DATA TO PROCESS
********

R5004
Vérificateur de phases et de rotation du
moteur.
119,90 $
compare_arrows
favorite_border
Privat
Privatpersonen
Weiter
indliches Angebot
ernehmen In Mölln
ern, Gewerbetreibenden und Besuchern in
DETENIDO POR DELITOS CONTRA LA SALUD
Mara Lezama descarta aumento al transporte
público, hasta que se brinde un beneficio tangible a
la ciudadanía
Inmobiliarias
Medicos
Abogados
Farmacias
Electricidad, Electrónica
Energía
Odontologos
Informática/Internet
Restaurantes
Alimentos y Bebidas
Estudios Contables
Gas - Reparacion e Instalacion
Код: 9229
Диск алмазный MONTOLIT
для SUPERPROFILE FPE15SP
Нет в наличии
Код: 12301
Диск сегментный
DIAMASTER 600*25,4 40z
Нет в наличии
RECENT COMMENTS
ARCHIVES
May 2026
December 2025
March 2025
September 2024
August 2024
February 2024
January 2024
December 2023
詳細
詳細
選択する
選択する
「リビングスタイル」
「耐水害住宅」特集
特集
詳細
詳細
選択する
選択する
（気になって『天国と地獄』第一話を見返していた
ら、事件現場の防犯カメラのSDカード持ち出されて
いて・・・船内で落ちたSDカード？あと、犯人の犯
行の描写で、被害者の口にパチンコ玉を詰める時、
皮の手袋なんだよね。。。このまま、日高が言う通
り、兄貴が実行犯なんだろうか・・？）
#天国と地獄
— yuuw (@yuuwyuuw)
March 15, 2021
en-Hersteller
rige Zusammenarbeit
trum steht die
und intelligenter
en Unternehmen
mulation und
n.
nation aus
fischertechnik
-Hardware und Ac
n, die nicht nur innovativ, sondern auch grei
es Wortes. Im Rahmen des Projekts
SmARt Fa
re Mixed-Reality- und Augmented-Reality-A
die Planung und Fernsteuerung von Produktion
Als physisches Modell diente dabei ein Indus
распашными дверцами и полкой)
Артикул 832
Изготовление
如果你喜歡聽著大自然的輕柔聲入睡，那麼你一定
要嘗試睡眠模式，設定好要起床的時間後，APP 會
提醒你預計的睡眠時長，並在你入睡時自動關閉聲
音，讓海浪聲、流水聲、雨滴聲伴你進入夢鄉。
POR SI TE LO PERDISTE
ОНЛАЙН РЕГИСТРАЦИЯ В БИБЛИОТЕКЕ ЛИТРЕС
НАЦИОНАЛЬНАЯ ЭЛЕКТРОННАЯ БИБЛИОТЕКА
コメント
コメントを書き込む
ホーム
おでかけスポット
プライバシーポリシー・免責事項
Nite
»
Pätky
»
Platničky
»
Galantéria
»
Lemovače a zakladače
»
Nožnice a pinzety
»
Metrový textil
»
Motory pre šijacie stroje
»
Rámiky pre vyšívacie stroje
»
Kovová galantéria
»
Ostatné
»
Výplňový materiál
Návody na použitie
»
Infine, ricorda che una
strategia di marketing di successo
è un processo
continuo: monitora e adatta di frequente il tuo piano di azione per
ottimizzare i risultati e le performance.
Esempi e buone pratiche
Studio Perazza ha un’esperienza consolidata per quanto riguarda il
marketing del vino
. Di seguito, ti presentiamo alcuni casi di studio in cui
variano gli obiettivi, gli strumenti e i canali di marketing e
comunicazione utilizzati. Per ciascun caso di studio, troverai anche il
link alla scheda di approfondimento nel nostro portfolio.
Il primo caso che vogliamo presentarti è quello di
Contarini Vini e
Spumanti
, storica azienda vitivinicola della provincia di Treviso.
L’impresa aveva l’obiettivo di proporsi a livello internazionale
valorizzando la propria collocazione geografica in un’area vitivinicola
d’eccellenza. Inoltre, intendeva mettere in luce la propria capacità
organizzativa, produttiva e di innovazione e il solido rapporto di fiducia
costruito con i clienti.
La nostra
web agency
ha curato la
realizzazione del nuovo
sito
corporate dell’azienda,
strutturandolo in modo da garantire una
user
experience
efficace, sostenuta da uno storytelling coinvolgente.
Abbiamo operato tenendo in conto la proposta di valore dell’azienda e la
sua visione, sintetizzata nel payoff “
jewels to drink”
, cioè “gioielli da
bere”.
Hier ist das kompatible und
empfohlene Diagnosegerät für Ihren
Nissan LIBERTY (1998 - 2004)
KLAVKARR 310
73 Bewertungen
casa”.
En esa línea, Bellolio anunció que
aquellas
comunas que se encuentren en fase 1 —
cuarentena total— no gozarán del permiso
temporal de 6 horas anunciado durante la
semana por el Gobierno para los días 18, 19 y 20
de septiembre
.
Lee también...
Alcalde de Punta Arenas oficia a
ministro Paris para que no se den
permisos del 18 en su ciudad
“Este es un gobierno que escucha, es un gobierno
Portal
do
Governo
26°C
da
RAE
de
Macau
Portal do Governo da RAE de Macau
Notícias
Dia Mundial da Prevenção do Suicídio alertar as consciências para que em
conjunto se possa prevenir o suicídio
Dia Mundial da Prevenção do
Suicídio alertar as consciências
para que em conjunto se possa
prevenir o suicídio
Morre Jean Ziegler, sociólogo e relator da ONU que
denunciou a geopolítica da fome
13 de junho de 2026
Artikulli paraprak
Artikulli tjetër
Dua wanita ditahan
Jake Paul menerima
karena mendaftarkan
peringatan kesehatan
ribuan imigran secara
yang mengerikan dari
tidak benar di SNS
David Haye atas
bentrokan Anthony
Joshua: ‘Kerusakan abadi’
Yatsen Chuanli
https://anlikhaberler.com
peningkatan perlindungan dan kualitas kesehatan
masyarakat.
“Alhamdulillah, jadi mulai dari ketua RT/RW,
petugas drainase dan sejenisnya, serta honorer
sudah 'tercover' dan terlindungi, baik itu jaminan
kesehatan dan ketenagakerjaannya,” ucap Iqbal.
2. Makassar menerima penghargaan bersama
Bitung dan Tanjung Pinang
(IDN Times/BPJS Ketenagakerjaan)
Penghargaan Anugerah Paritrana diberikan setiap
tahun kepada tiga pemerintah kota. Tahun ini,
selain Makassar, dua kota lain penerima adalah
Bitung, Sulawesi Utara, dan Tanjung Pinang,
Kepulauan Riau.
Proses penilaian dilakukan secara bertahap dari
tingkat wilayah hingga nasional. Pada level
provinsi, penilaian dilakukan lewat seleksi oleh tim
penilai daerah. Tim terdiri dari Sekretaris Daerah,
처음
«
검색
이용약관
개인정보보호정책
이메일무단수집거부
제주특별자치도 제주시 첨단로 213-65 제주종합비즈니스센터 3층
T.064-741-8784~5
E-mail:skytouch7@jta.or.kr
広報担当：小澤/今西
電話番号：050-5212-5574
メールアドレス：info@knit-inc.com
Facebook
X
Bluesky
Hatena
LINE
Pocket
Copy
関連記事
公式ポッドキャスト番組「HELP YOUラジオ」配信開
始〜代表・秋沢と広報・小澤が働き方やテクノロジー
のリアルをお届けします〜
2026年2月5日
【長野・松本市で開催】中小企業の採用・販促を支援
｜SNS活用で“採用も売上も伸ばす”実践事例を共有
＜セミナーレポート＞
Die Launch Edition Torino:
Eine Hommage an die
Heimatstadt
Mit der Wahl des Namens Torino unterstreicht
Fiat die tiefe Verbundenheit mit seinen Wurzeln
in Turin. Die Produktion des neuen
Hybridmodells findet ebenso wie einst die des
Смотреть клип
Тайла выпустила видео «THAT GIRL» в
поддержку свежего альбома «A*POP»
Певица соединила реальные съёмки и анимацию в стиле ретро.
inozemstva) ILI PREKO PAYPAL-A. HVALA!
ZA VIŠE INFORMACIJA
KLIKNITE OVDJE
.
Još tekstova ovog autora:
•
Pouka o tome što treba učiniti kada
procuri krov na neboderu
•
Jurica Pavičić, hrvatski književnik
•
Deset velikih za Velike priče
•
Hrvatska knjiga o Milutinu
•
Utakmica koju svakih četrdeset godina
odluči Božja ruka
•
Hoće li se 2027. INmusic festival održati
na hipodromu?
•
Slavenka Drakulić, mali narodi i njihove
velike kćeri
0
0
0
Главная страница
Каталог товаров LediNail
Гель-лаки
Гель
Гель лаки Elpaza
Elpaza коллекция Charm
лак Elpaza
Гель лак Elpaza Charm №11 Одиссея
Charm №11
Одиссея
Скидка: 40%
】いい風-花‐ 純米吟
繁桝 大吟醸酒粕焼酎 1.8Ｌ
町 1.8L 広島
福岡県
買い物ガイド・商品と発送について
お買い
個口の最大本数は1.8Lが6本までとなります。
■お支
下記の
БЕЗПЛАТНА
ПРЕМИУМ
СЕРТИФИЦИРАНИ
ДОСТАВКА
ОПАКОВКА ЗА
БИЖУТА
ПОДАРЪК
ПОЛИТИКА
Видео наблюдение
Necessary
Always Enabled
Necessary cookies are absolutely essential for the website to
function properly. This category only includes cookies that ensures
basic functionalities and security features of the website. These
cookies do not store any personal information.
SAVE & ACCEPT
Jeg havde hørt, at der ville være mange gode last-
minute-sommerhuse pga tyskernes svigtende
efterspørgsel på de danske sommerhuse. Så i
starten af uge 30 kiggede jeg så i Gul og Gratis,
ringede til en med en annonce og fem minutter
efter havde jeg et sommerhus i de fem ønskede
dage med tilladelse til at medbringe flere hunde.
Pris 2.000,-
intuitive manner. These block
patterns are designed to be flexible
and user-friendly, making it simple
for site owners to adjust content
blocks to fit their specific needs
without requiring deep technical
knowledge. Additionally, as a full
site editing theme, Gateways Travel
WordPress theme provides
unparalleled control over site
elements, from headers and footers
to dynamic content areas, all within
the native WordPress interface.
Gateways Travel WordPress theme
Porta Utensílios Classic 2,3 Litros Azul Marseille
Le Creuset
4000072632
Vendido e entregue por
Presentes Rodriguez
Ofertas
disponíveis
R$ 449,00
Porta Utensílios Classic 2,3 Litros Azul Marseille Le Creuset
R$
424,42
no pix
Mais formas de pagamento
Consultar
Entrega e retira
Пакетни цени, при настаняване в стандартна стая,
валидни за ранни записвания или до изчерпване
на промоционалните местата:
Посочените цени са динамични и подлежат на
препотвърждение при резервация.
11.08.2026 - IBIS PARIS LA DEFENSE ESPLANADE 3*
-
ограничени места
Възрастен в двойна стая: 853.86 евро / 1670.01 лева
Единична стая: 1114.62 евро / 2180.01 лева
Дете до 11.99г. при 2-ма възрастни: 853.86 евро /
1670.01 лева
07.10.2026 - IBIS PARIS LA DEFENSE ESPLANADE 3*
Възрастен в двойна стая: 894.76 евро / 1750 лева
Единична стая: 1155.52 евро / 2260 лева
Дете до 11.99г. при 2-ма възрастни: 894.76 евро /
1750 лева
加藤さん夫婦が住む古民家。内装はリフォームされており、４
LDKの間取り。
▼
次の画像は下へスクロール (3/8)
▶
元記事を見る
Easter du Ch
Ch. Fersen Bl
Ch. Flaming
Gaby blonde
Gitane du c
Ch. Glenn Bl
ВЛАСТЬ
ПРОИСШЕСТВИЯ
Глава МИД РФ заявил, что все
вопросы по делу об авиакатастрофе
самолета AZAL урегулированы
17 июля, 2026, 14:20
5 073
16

********

TASK OBJECTIVE
Format the lines of the material from its first line through the line containing "Informática/Internet", both included, as a numbered list, leaving out any blank lines.

THE ANSWER
1. R5004
2. Vérificateur de phases et de rotation du
3. moteur.
4. 119,90 $
5. compare_arrows
6. favorite_border
7. Privat
8. Privatpersonen
9. Weiter
10. indliches Angebot
11. ernehmen In Mölln
12. ern, Gewerbetreibenden und Besuchern in
13. DETENIDO POR DELITOS CONTRA LA SALUD
14. Mara Lezama descarta aumento al transporte
15. público, hasta que se brinde un beneficio tangible a
16. la ciudadanía
17. Inmobiliarias
18. Medicos
19. Abogados
20. Farmacias
21. Electricidad, Electrónica
22. Energía
23. Odontologos
24. Informática/Internet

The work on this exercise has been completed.